▶ **EXERCISE**:
Could you print every entry below verbatim, leaving out the pictures?

++++++++

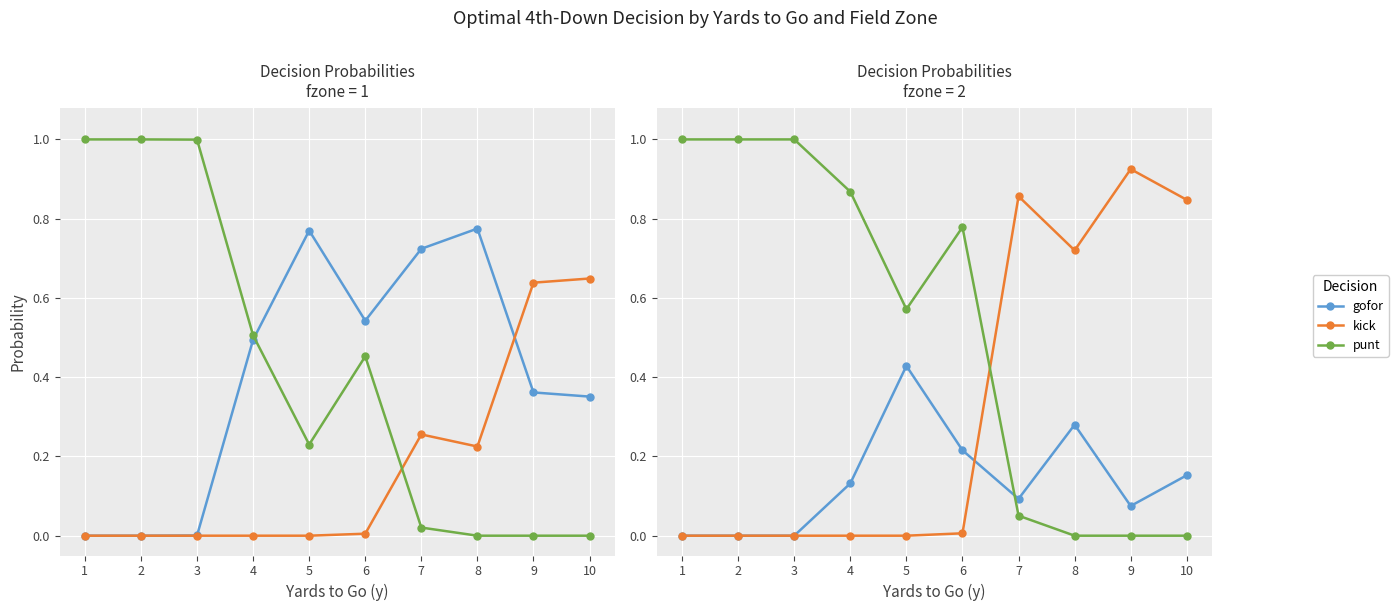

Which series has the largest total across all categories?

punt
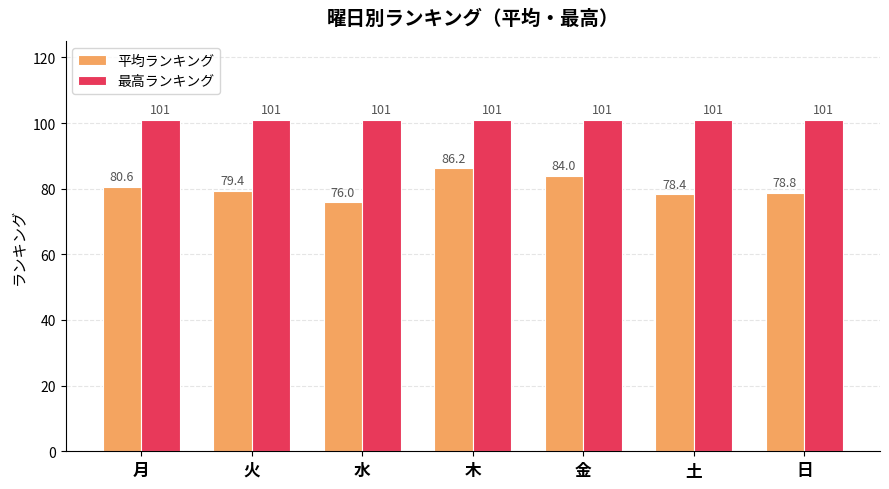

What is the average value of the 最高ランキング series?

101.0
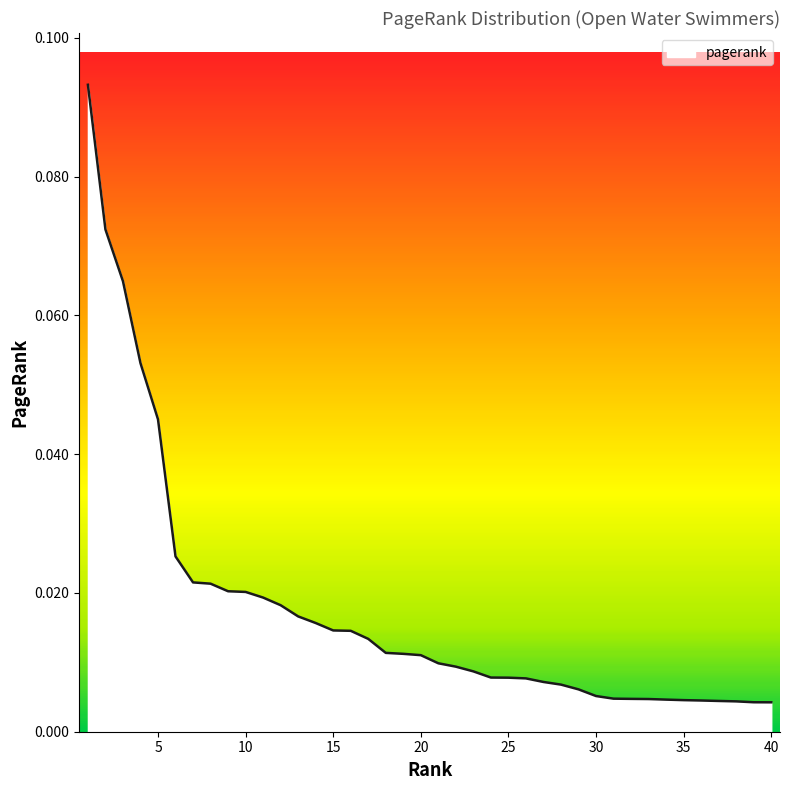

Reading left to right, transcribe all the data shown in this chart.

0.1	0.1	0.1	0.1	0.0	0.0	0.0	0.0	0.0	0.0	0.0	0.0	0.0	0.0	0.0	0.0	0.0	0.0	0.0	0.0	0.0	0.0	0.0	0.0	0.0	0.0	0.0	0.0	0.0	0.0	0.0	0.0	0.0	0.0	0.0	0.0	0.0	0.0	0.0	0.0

++++++++

▶ **SOLUTION FOR THIS TASK**:
Which series has the largest total across all categories?

punt

What is the average value of the 最高ランキング series?

101.0

Reading left to right, transcribe all the data shown in this chart.

0.1	0.1	0.1	0.1	0.0	0.0	0.0	0.0	0.0	0.0	0.0	0.0	0.0	0.0	0.0	0.0	0.0	0.0	0.0	0.0	0.0	0.0	0.0	0.0	0.0	0.0	0.0	0.0	0.0	0.0	0.0	0.0	0.0	0.0	0.0	0.0	0.0	0.0	0.0	0.0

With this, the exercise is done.